Now these things are connected. They're connected in the simplest of ways. The central banks are committed to a policy of debasing the currency, manipulating interest rates and artificially inflating asset bubbles. Meantime, the Western financial system is in parlous shape. Well, duh! Of course. You don't fix lousy banks by printing wild sums of money to prop up the markets. You fix lousy banks by writing off bad loans, forcing shareholders and creditors to take the hit. You clean up and move on. It's so obvious a child could see it.

But not Ben Bernanke. Part of the problem is a kind of academic groupthink. Two of the world's leading central bankers are Ben Bernanke of the Fed and Mervyn King of the Bank of England. King was a visiting professor at Harvard and then MIT, where he shared an office with the then Assistant Professor Ben Bernanke. They come from the same intellectual hutch, the same narrow world-view.

And please note, that world view is born of academic theory, not practical reality. It's born of an obsession with the Great Depression in the 1930s ... forgetting that everything, but everything, has changed since then. Back then, trade was limited, international finance modest, government finances strong, consumer credit exceptionally low, derivative markets all but non-existent. Not one of those things is true today. Government finances are shot to hell. Derivatives markets have bcome too big to regulate and too vast to fail. Consumer credit is terrifying. And the whole world is connected in one lethal stew of poor credit, mistrust and non-disclosure of losses.

So let's keep this simple. I argue the Great Depression has almost nothing to teach us. The academic central bankers who have guided us into this crisis, and have been printing money throughout it, are only making the problem worse. The mess our banks are in is in large part due to the failures of these same central bankers, the like-minded Nobel laureates and the same old recycled economic advisors.

The recipe for recovery is simple too. You need to rip the bandages off. It'll hurt, but the patient will get better. Banks (and central bankers) need to face up to their losses. If shareholders and bondholders have lost money, then tough. Why on earth should taxpayers pick up this tab? Because the banks have hired expensive lobbyists to purchase politicians' favor? I don't think so.

We are currently in the midst of a major depression. Unemployment (measured by U-6) is at almost 15%. The economic projections in the White House's budget are clearly powered by the kind of substances that President Clinton once smoked (but did not inhale).
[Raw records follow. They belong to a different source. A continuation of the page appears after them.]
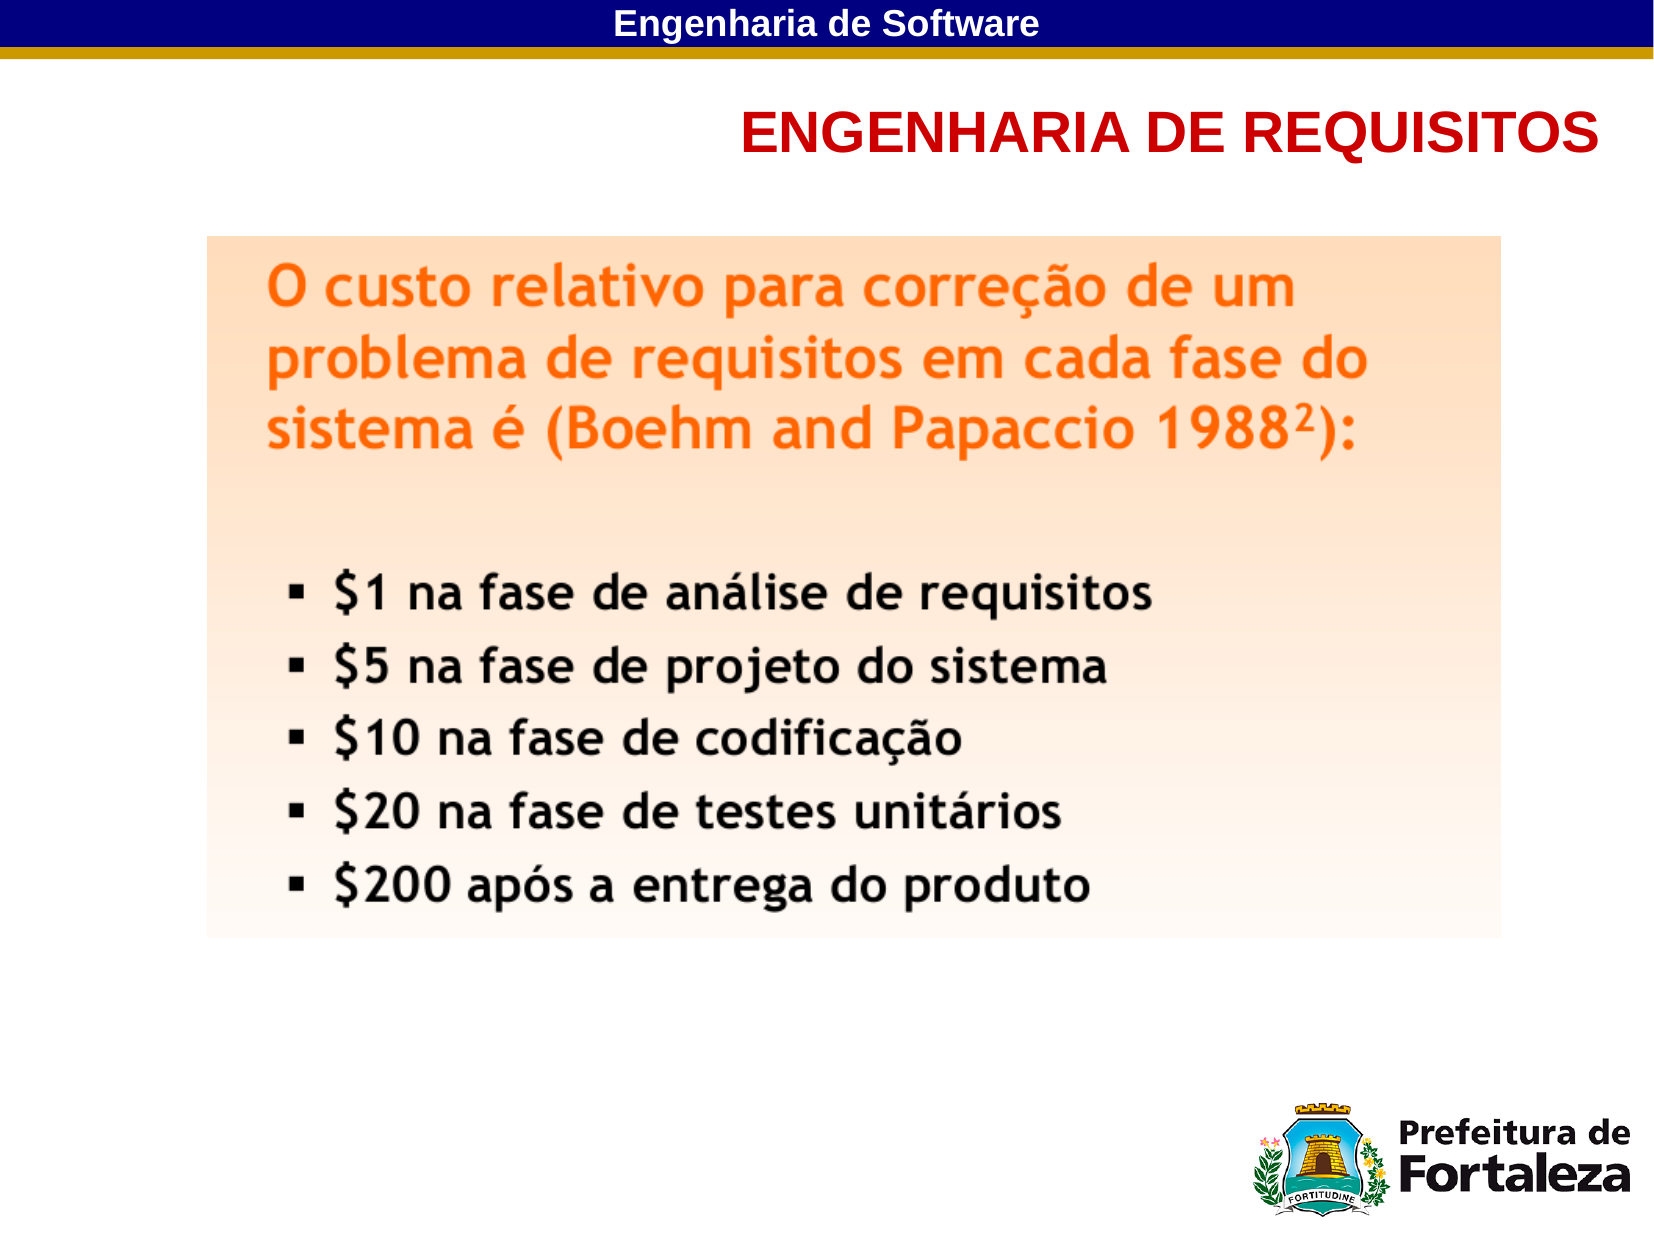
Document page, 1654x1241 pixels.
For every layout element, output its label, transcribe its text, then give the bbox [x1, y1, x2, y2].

text_box Engenharia de Software [0, 0, 1654, 47]
picture [1252, 1103, 1630, 1217]
text_box ENGENHARIA DE REQUISITOS [725, 92, 1654, 173]
picture [207, 236, 1501, 938]
text_box [0, 47, 1654, 60]
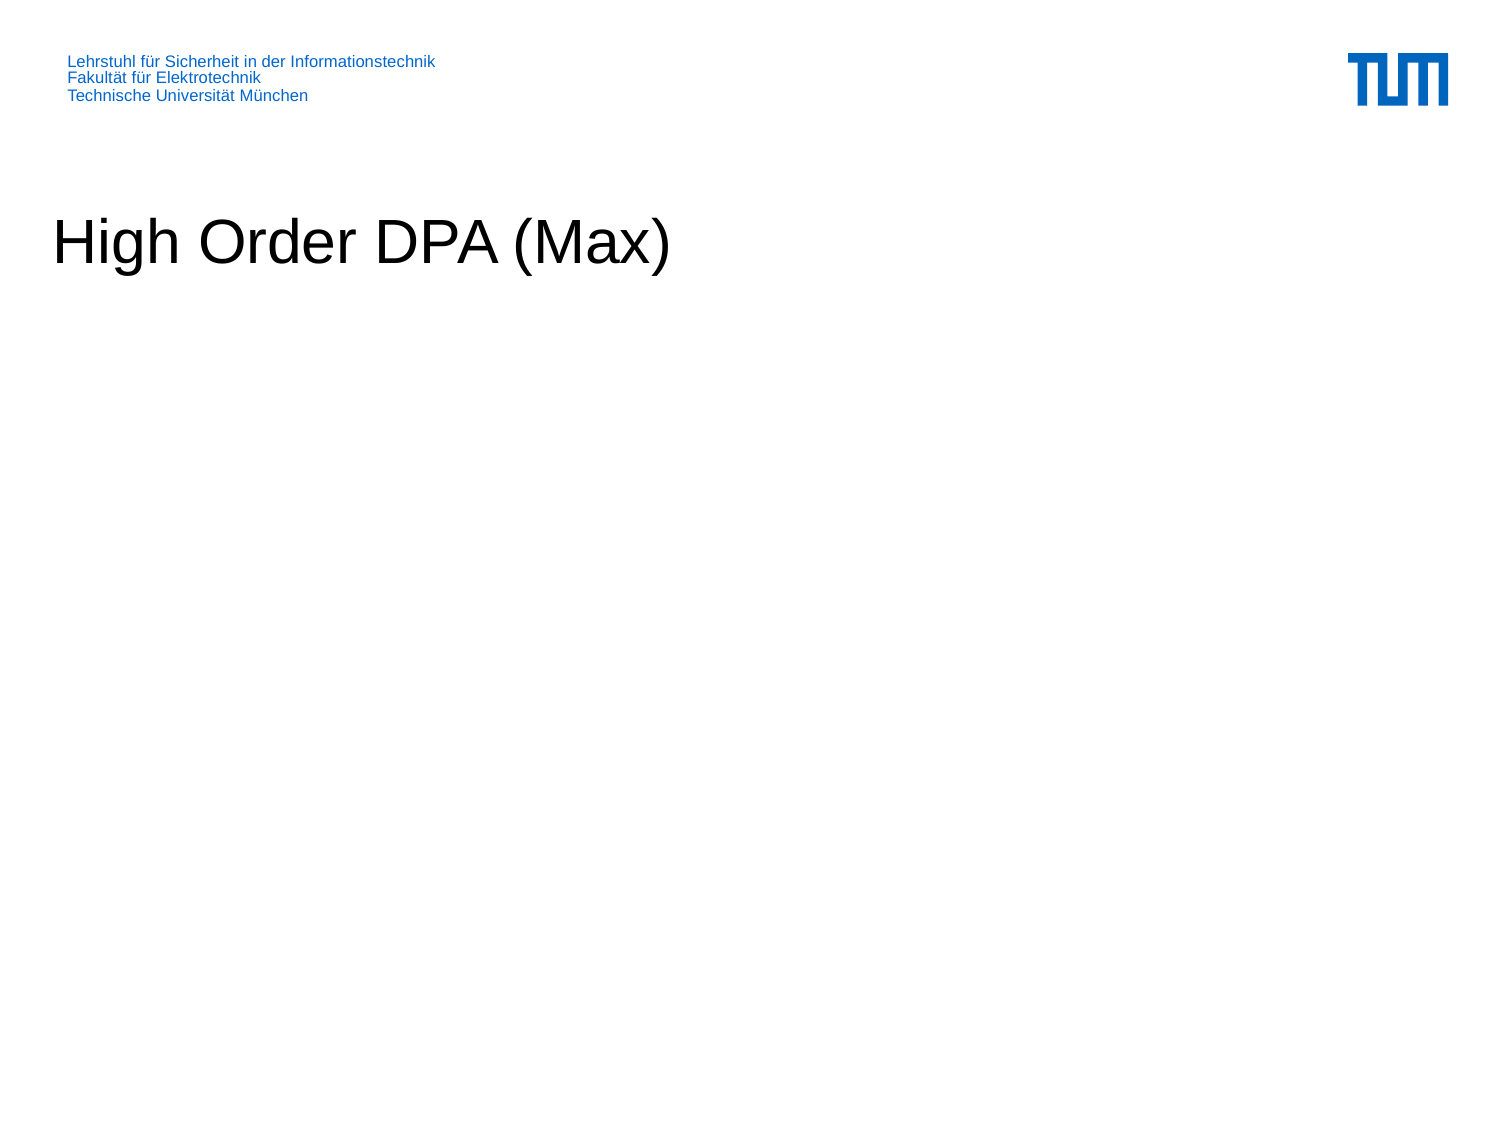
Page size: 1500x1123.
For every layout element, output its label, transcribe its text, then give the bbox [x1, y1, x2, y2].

title High Order DPA (Max) [52, 200, 1453, 260]
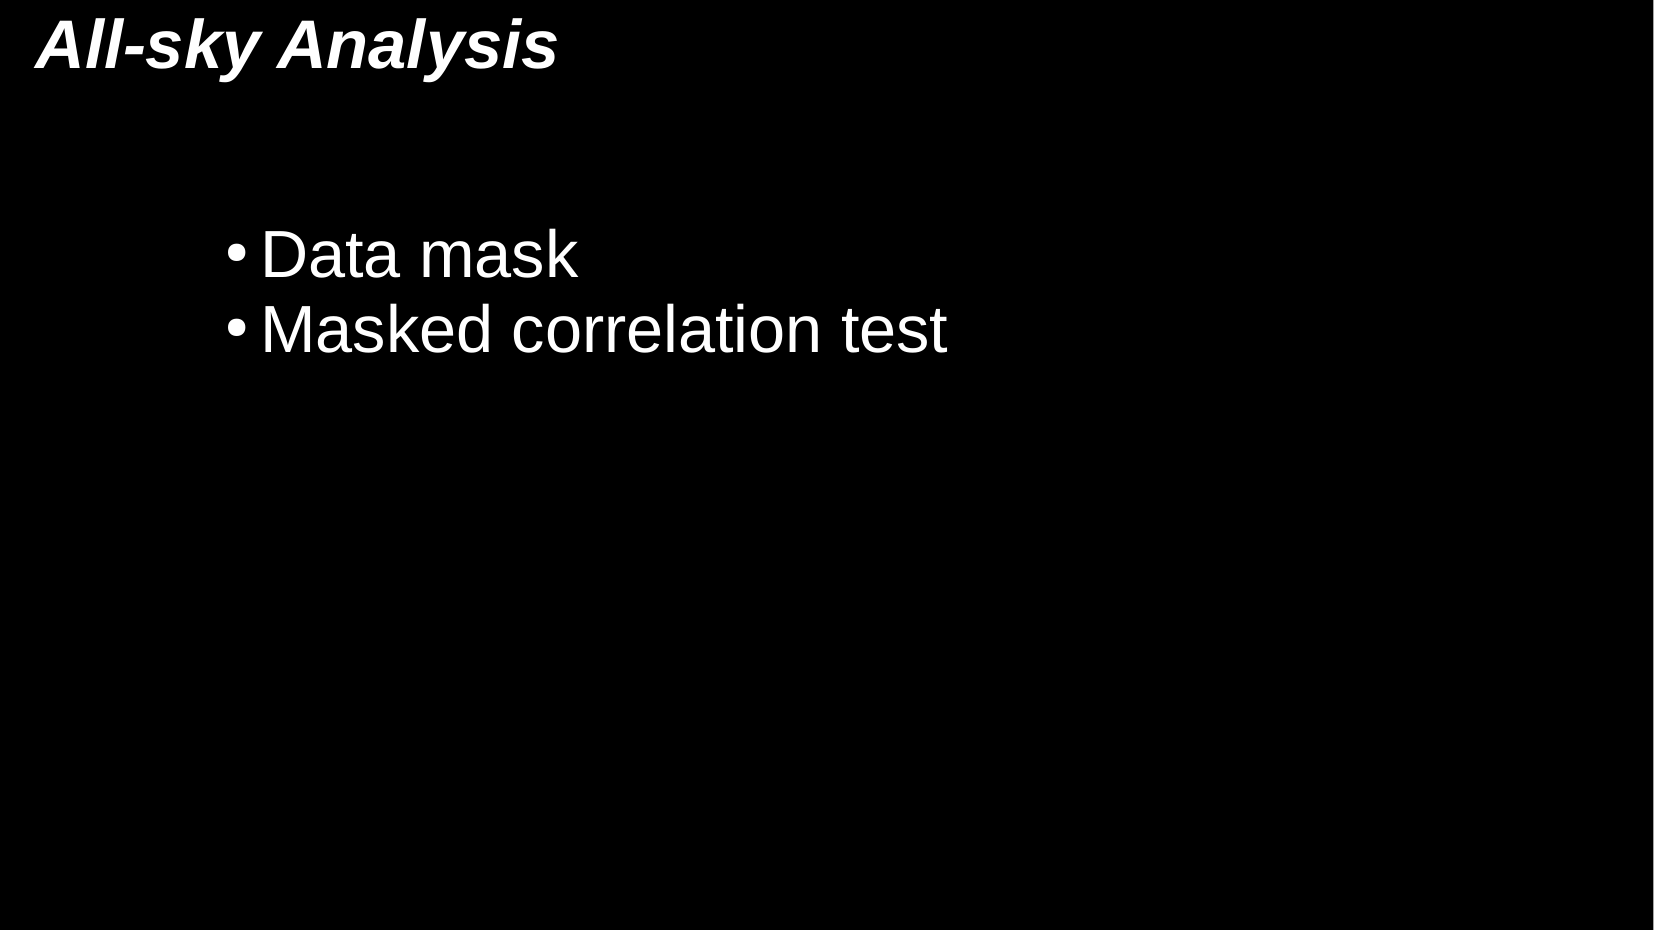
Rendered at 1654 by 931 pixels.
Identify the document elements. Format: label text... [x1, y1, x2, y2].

text_box Data mask Masked correlation test [210, 210, 1381, 599]
title All-sky Analysis [0, 0, 1654, 91]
The government deficit is in meltdown, yet hasn't remotely engineered the kind of growth-led recovery we had been led to expect.

I'm not surprised. Here on Planet Ponzi we hold these truths to be self-evident. That the Fed is becoming impotent; it's running out of bullets. The Fed is out of touch with reality, printing trillions of dollars without the consent of the people of America. That the Fed is taking on a giagantic risk position in long-dated securities, which will have catastrophic consequences if -- or rather when -- interest rates rise. That existing policies have clearly, plainly and unequivocally failed -- yet are still being implemented seemingly without end.

It's time for a change, and the change can't come too soon.